__ASSIGNED TASK__:
Among the records below, find the lines with the word "root" and copy them.
•••••
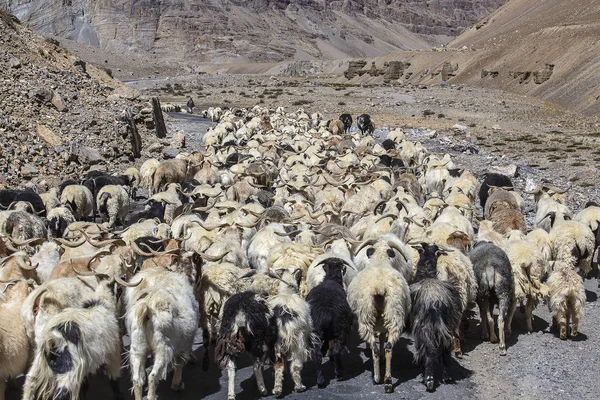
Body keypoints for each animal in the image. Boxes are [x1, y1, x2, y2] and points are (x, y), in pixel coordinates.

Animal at [125, 266, 198, 400]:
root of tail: (146, 308)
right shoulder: (184, 344)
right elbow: (179, 362)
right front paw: (177, 384)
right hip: (163, 347)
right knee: (153, 376)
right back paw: (152, 396)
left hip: (138, 346)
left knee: (137, 379)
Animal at [268, 268, 314, 396]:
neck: (287, 293)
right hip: (298, 343)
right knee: (295, 366)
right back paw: (299, 387)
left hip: (275, 347)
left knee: (278, 367)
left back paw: (277, 389)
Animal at [308, 256, 354, 388]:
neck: (332, 279)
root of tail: (326, 312)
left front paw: (324, 350)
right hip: (343, 328)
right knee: (336, 351)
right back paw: (339, 372)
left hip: (316, 331)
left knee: (317, 355)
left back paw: (320, 380)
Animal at [346, 256, 412, 390]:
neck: (380, 261)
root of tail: (379, 287)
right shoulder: (382, 325)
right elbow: (381, 338)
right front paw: (382, 358)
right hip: (394, 316)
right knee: (389, 347)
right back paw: (388, 381)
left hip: (366, 318)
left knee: (374, 349)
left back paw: (377, 378)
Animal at [410, 242, 462, 392]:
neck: (427, 274)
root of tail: (436, 301)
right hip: (447, 325)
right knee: (446, 350)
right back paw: (447, 376)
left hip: (425, 327)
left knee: (429, 350)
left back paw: (429, 379)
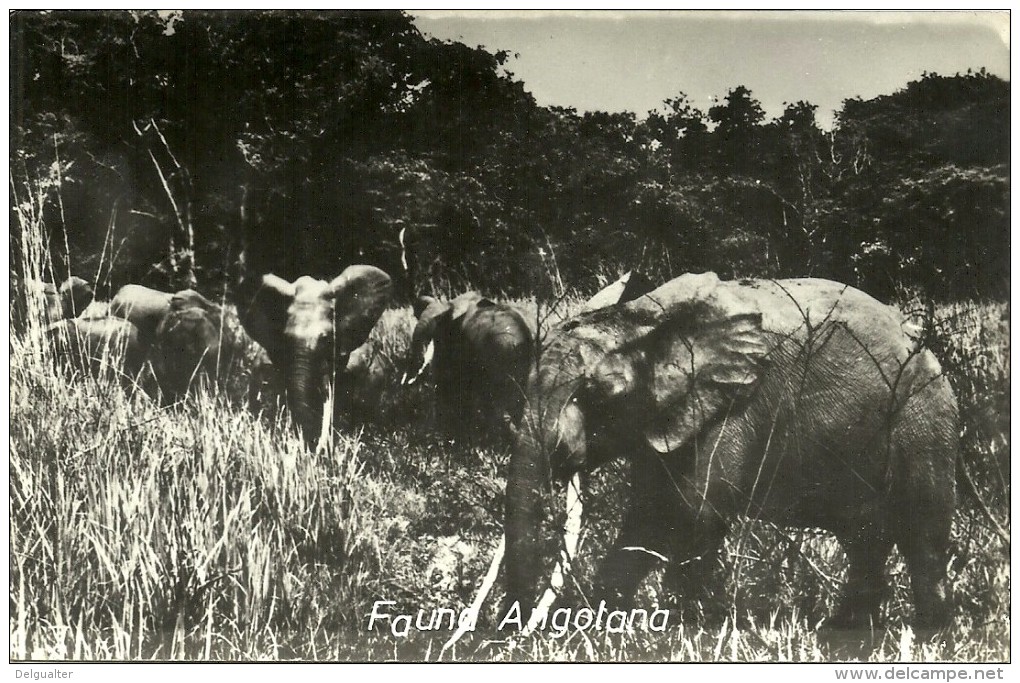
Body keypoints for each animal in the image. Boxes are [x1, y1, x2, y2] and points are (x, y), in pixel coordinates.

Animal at [505, 271, 958, 632]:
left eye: (600, 394)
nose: (517, 629)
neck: (647, 316)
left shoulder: (736, 405)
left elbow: (694, 514)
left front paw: (693, 631)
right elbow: (646, 517)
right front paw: (606, 629)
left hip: (925, 417)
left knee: (923, 533)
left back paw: (927, 636)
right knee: (865, 539)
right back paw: (844, 637)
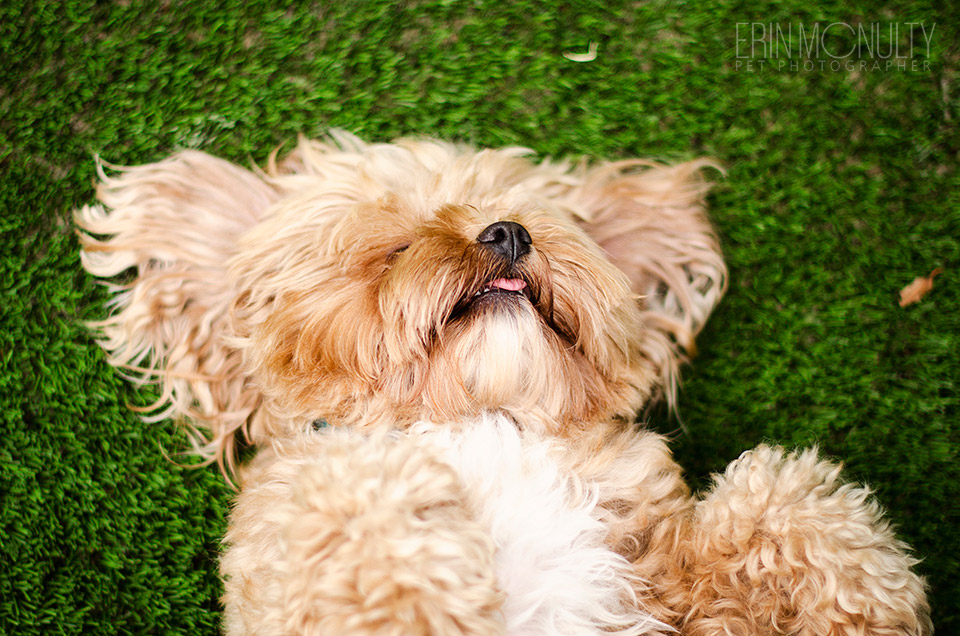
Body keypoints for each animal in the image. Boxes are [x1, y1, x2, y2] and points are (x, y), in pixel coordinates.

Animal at [79, 132, 932, 632]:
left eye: (529, 219)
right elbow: (355, 512)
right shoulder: (315, 508)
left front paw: (868, 595)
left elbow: (790, 507)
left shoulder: (664, 575)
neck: (487, 422)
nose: (509, 233)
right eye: (395, 248)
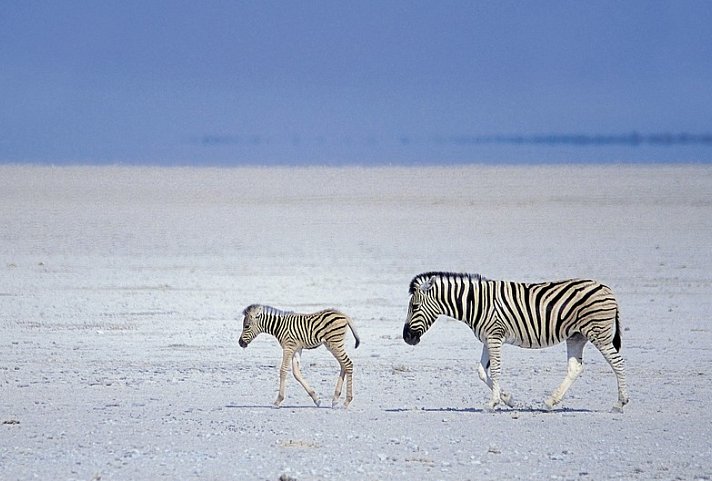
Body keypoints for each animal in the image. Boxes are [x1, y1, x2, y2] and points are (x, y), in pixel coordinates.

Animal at [404, 270, 632, 408]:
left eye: (414, 307)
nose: (407, 338)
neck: (476, 303)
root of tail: (608, 289)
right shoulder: (488, 338)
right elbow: (481, 371)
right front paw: (508, 399)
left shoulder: (494, 336)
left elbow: (495, 370)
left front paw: (493, 403)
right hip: (576, 336)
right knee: (575, 368)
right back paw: (550, 402)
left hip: (598, 333)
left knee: (618, 362)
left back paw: (620, 403)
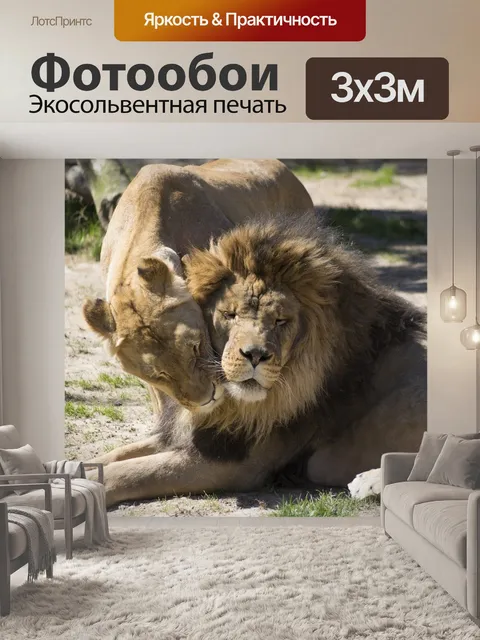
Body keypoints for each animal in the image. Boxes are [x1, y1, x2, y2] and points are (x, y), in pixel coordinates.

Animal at [92, 215, 426, 506]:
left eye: (280, 320)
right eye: (229, 314)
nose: (255, 355)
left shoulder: (235, 464)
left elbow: (125, 474)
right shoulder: (192, 437)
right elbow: (108, 457)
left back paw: (368, 483)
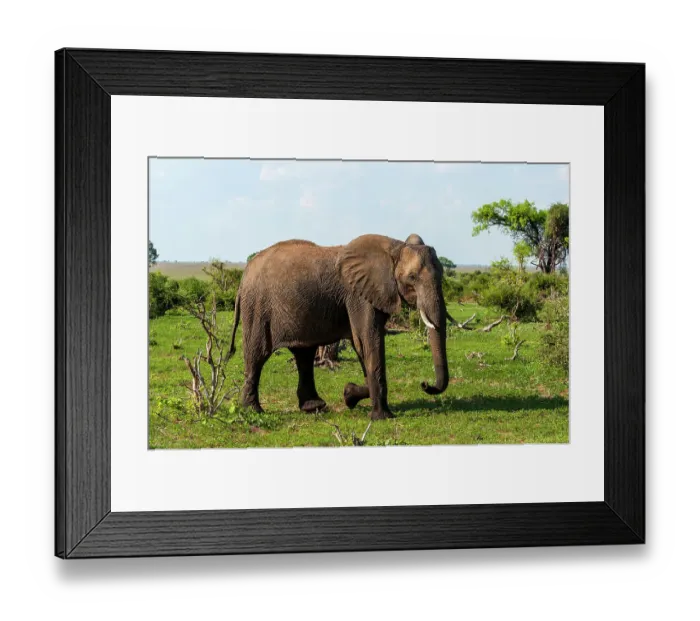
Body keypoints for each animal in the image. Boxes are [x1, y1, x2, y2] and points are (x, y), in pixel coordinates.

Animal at [227, 233, 450, 421]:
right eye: (412, 278)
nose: (425, 384)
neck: (394, 249)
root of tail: (243, 277)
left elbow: (362, 347)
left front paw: (349, 395)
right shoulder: (358, 296)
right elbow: (368, 341)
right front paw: (382, 417)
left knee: (304, 355)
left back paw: (314, 407)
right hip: (257, 307)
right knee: (257, 355)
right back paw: (253, 411)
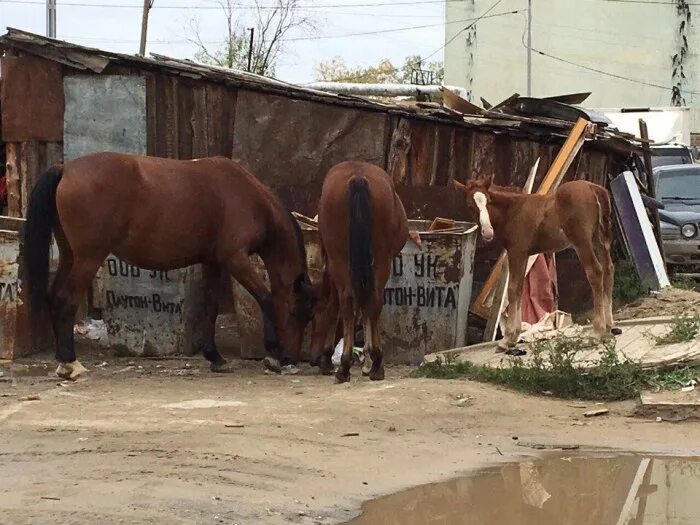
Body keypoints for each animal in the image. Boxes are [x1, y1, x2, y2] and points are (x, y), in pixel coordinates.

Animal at [23, 150, 314, 376]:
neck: (245, 196)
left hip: (71, 256)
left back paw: (62, 360)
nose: (291, 359)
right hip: (88, 259)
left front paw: (215, 358)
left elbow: (210, 307)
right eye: (296, 313)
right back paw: (70, 364)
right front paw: (273, 354)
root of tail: (65, 168)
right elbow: (265, 298)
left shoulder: (213, 262)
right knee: (66, 300)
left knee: (54, 297)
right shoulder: (235, 259)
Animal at [308, 160, 408, 380]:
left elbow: (335, 306)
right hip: (380, 259)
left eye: (315, 315)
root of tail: (358, 177)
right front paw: (369, 358)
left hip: (343, 259)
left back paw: (346, 366)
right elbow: (364, 306)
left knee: (347, 301)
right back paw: (375, 364)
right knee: (373, 300)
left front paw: (328, 358)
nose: (312, 357)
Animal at [454, 178, 612, 350]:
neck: (512, 211)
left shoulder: (517, 252)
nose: (488, 232)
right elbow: (519, 288)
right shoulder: (523, 255)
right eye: (471, 206)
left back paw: (598, 332)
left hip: (582, 241)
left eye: (488, 201)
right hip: (598, 239)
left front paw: (507, 339)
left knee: (595, 272)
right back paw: (608, 326)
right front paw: (514, 335)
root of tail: (592, 187)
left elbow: (512, 289)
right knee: (608, 268)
•••••
__ANSWER SECTION__:
root of tail: (146, 308)
root of tail: (326, 312)
root of tail: (379, 287)
root of tail: (436, 301)
root of tail: (608, 289)
root of tail: (243, 277)
root of tail: (65, 168)
root of tail: (358, 177)
root of tail: (592, 187)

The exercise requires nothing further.